Ulaşım: Ulaşım kara ve deniz yolu ile sağlanır. Ordu, Doğu Karadeniz illerini birbirine bağlayan ve kıyıya paralel olarak uzanan devlet kara yolları üzerindedir. İl dahilinde 325 km devlet yolu ve 400 km il yolu bulunur. Ordu’da 78 m boyunda 9 m eninde bir balıkçı barınağı adı verilen çekek vardır. Buraya 30 balıkçı teknesi yanaşır. Vapur iskelesine aynı anda iki büyük gemi, 6 büyük ve 10 küçük motor yanaşır.
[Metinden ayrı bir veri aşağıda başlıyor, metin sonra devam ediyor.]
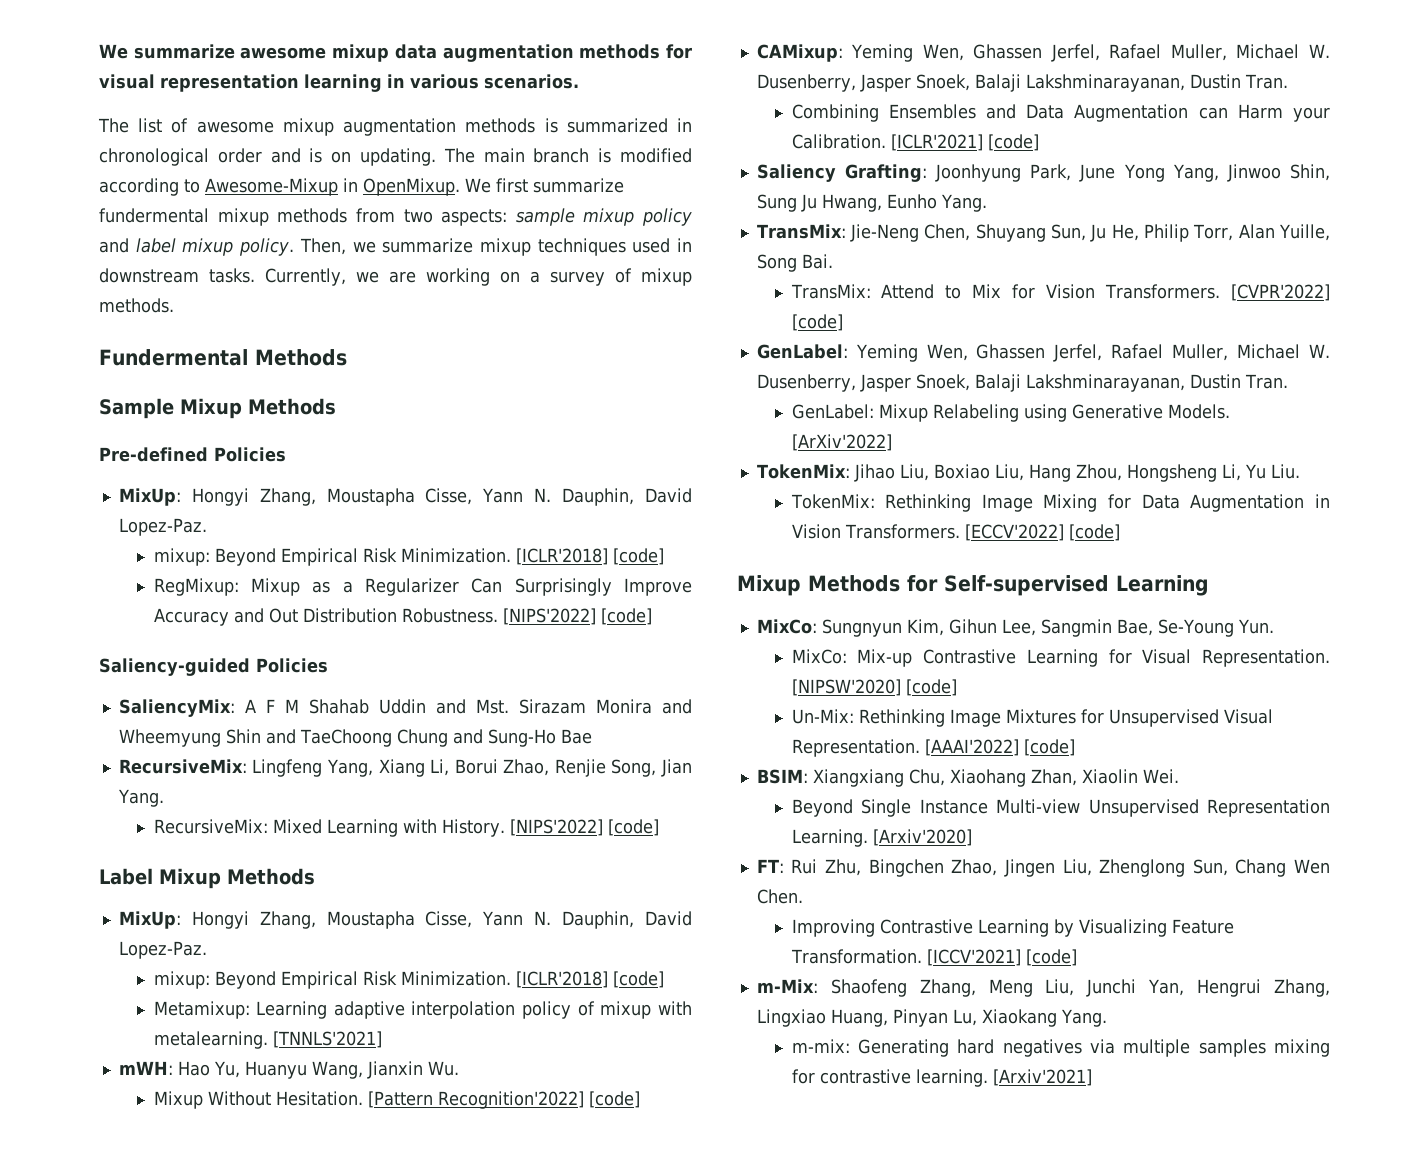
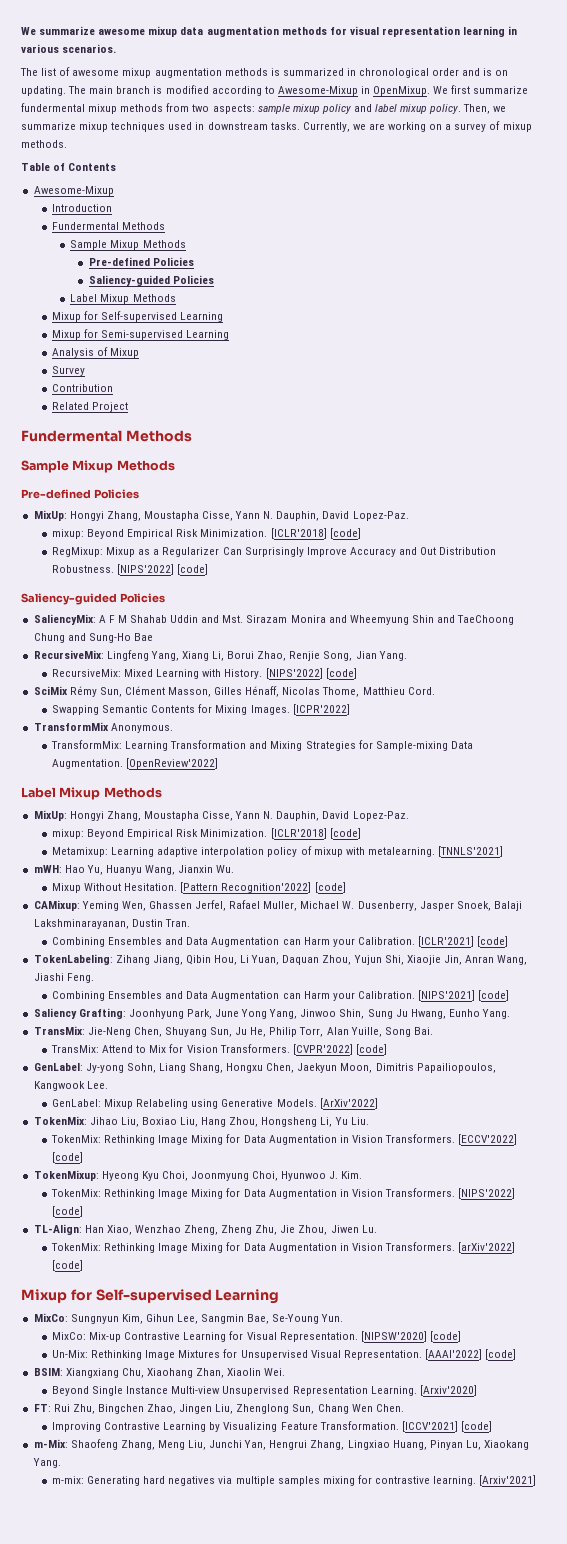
(174, 305) none -> [21,163,117,171] [33,186,114,196] [52,204,113,212] [52,222,166,230] [70,240,186,250] [88,257,194,266] [88,275,214,286] [70,294,176,304] [52,311,224,322] [52,329,230,340] [52,347,140,358] [52,366,86,376] [52,384,114,392] [52,402,129,412] // Table of Contents // Awesome-Mixup // Introduction // Fundermental Methods // Sample Mixup Methods // Pre-defined Policies // Saliency-guided Policies // Label Mixup Methods // Mixup for Self-supervised Learning // Mixup for Semi-supervised Learning // Analysis of Mixup // Survey // Contribution // Related Project
(659, 827) none -> [33,686,435,697] [52,704,350,715] [33,722,173,733] [51,740,473,751] [52,758,219,769] // SciMix Rémy Sun, Clément Masson, Gilles Hénaff, Nicolas Thome, Matthieu Cord. // Swapping Semantic Contents for Mixing Images. [ICPR'2022] // TransformMix Anonymous. // TransformMix: Learning Transformation and Mixing Strategies for Sample-mixing Data Augmentation. [OpenReview'2022]
(1039, 142) none -> [33,954,528,965] [33,973,94,983] [52,990,510,1001] // TokenLabeling: Zihang Jiang, Qibin Hou, Li Yuan, Daquan Zhou, Yujun Shi, Xiaojie Jin, Anran Wang, Jiashi Feng. // Combining Ensembles and Data Augmentation can Harm your Calibration. [NIPS'2021] [code]
[855,344,1331,362] [756,374,1288,392] Yeming Wen, Ghassen Jerfel, Rafael Muller, Michael W. Dusenberry, Jasper Snoek, Balaji Lakshminarayanan, Dustin Tran. -> [85,1063,496,1073] [33,1081,108,1091] Jy-yong Sohn, Liang Shang, Hongxu Chen, Jaekyun Moon, Dimitris Papailiopoulos, Kangwook Lee.
[737,575,900,596] // Mixup Methods -> [33,1170,363,1181] [51,1188,516,1199] [52,1206,84,1217] [33,1224,377,1235] [51,1242,516,1253] [52,1260,84,1271] [21,1289,67,1303] // TokenMixup: Hyeong Kyu Choi, Joonmyung Choi, Hyunwoo J. Kim. // TokenMix: Rethinking Image Mixing for Data Augmentation in Vision Transformers. [NIPS'2022] [code] // TL-Align: Han Xiao, Wenzhao Zheng, Zheng Zhu, Jie Zhou, Jiwen Lu. // TokenMix: Rethinking Image Mixing for Data Augmentation in Vision Transformers. [arXiv'2022] [code] // Mixup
Yük taşımaya müsait değildir. Ordu ihraç ettiği fındığını Giresun limanı ile sevk eder. Perşembe ve Fatsa ilçelerinde birer motor iskelesi ve birer balıkçı barınağı, Ünye’de sadece iskele vardır.

Nüfus ve sosyal hayat

Nüfus: 1990 nüfus sayımına göre toplam nüfusu 830.105 olup, 336.820’si il ve ilçe merkezlerinde 493.285’i köylerde yaşamaktadır. Yüzölçümü 6001 km 2 ve nüfus yoğunluğu 138’dir.
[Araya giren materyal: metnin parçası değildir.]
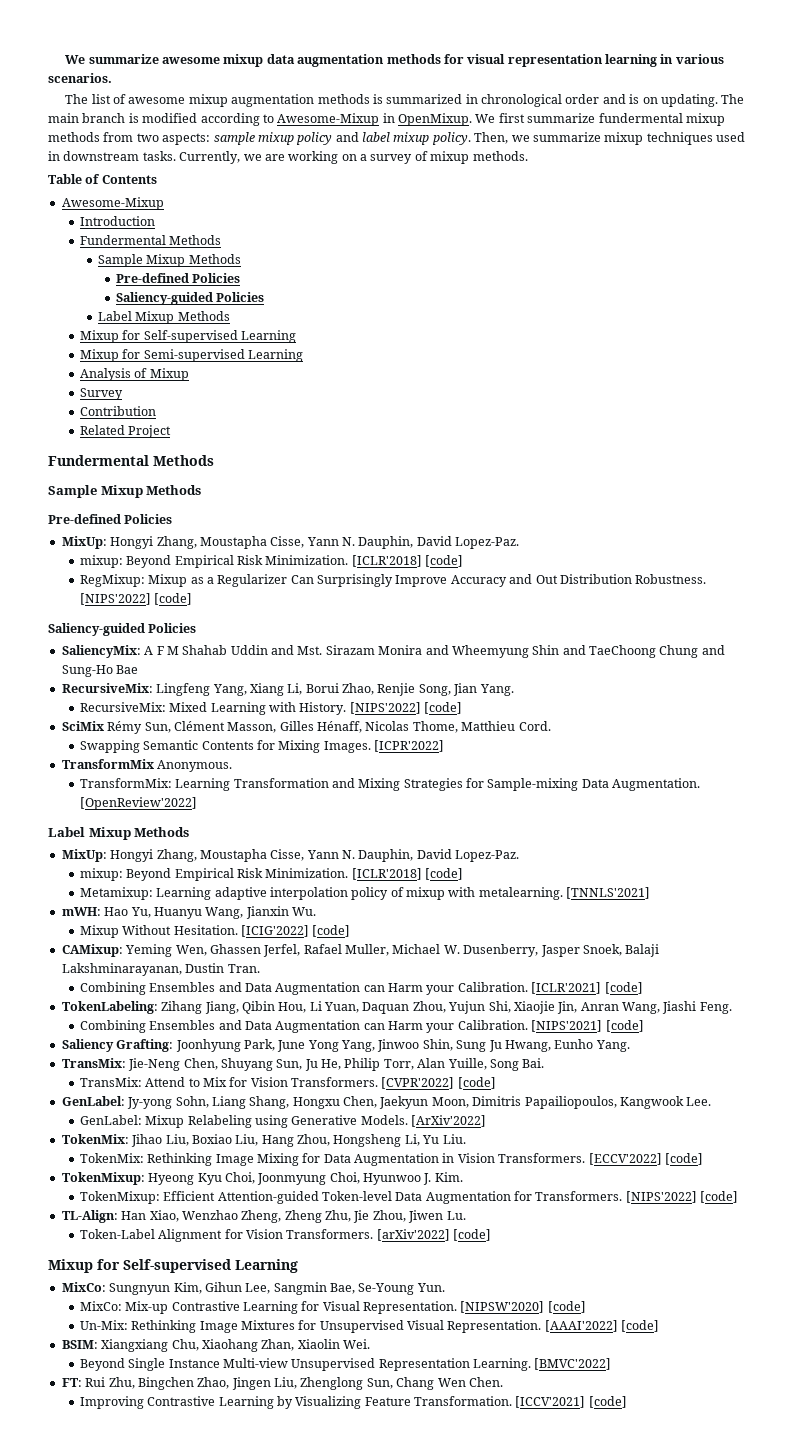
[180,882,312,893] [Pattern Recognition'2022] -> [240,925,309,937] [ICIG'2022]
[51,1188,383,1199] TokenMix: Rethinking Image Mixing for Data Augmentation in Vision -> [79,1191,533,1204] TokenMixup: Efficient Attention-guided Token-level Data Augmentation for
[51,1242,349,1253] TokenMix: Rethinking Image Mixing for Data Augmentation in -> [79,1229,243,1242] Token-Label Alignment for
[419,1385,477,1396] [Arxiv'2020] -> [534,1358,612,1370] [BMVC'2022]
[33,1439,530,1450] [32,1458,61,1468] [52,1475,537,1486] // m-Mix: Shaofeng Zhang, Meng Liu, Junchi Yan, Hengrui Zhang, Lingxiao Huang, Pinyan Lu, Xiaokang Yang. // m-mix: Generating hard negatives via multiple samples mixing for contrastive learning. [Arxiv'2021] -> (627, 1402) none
Örf ve Adetleri: Ordu ve çevresinde eski çağlardan bu yana birçok millet ve kültür hakim olmuşsa da, 1071 Malazgirt Zaferinden sonra devamlı Türkmen boyları gelerek 12. asırda tamamen Türkleşmiştir. Çepni Türkmenlerinin kurduğu Hacıemiroğlu Beyliği buraya hakim olduğunda bölgenin çoğunluğunu Türkmenler teşkil ediyordu. 1877-1878 Türk-Rus Harbinden sonra Kırım ve Kafkasya’dan gelen kalabalık Türk topluluğu da bu bölgeye yerleşti. On ikinci asırdan bu yana Ordu ve çevresinde Türk-İslam kültürü hakim olmuştur.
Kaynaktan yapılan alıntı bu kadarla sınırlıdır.